Ever since the publication of Nonaka Ikujiro’s book “The Knowledge Creating Company” in 1995, economists and management scholars have fiercely debated over the question what truly distinguishes “Eastern” and “Western” approaches to knowledge in the economy. So far, most of their work has focused on explaining differences in what “Easterners” and “Westerners” say about knowledge, thus treating the problem as one of cognitional content of scientific analysis. Recent trends in the philosophy of science show, however, that the key to understanding cultural differences does not so much lie in the “what” but in the “how” of our knowing: Prior to understanding differences in the cognitional contents of knowing, we are to understand differences in cognitional activities (i.e. in methods) that create and generate such content in the first place. What is thus needed for understanding knowledge in intercultural contexts is primarily a self-reflective control over one’s own methods as well as an understanding of their possible cultural conditioning and, additionally, a deep understanding of the possible otherness of methods that have developed in other cultural contexts.
Using examples both from economics and philosophy, my presentation is to explain some key aspects of this “turn” from a systematic reflection on concepts to a systematic reflection on methods – a turn most social scientists might be unfamiliar with.
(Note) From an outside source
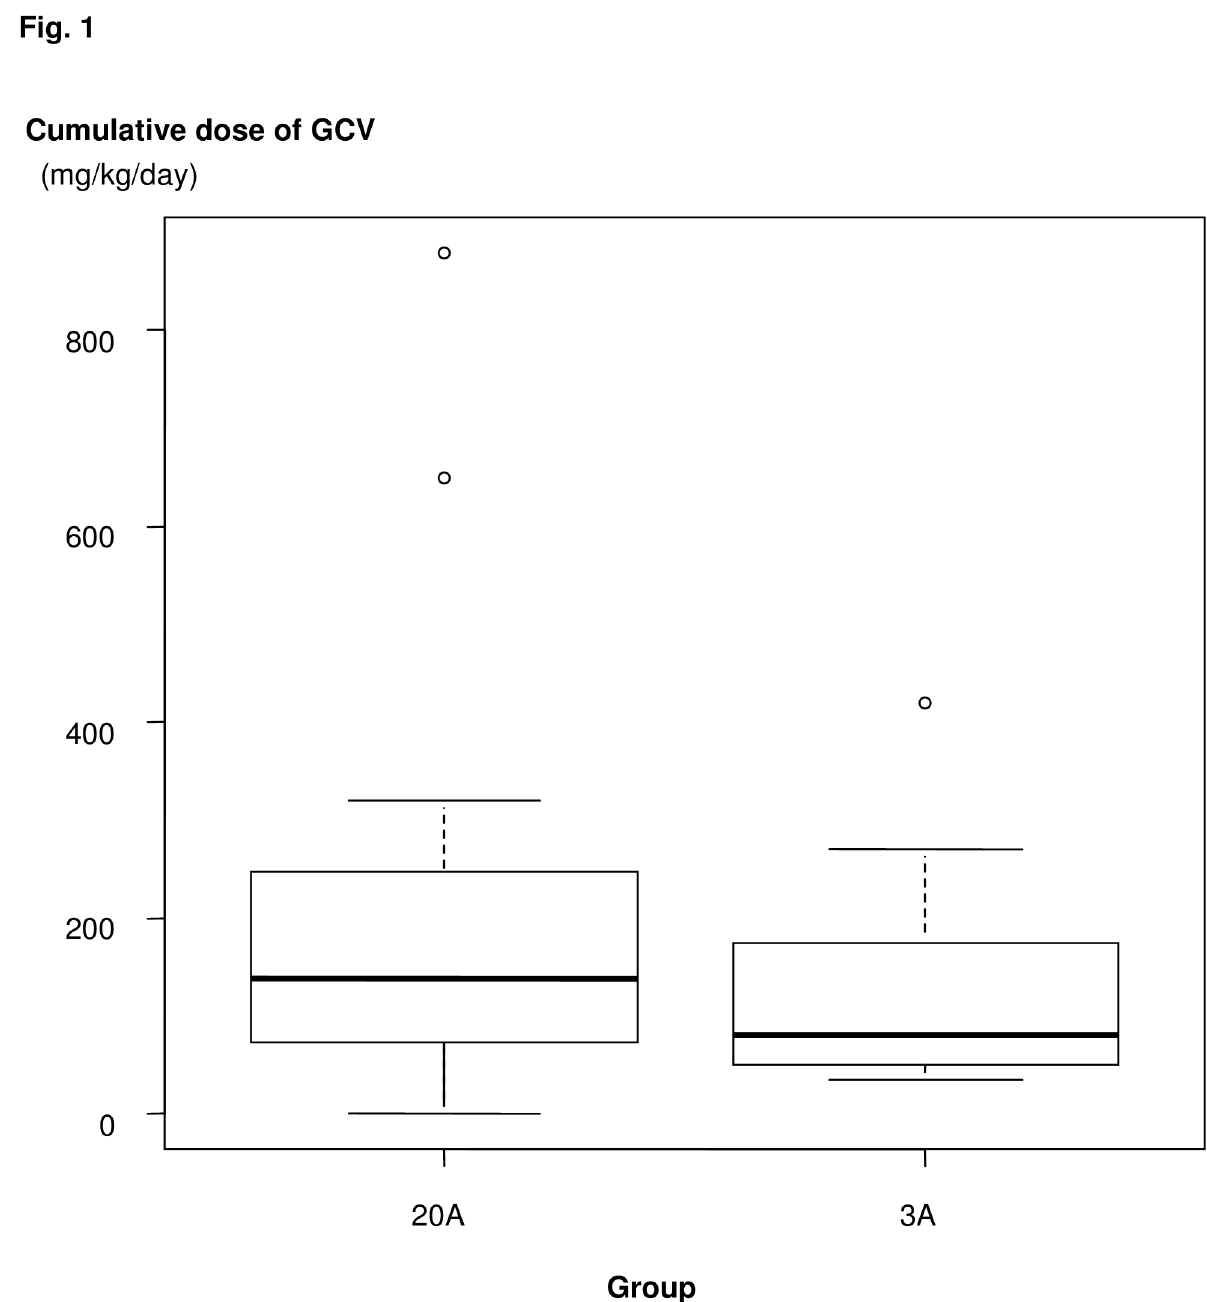
Figure 1. Cumulative dose of ganciclovir (GCV) as preemptive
Precisely this unfamiliarity, however, shall allow us to approach questions about foundational differences in the Eastern and Western approaches to knowledge and how they might possibly be bridged in a new light.
Silja Graupe is a post-doc researcher at the Philosophical Seminar at the University of Cologne and a visiting research fellow at the Graduate School for International Corporate Strategy at Hitotsubashi University, Tokyo. Her key area of research is the rethinking of economic methodology in the light of intercultural and comparative philosophy.